> **PROBLEM DETAILS**
Output exactly the lines from the one with "left shoulder: (231, 422)" to the close of the records below, first and last included.

(Stored data entries)

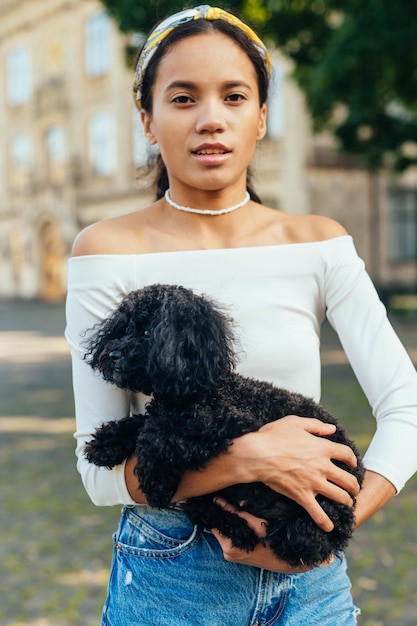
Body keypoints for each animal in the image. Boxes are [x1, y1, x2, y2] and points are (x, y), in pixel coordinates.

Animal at [83, 282, 362, 564]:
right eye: (122, 329)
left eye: (148, 331)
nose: (112, 353)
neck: (198, 391)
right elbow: (143, 423)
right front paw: (105, 444)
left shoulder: (231, 422)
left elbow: (158, 433)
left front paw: (155, 479)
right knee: (200, 507)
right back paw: (239, 530)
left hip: (320, 509)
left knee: (309, 541)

> **RESPONSE TO THIS TASK**
left shoulder: (231, 422)
left elbow: (158, 433)
left front paw: (155, 479)
right knee: (200, 507)
right back paw: (239, 530)
left hip: (320, 509)
left knee: (309, 541)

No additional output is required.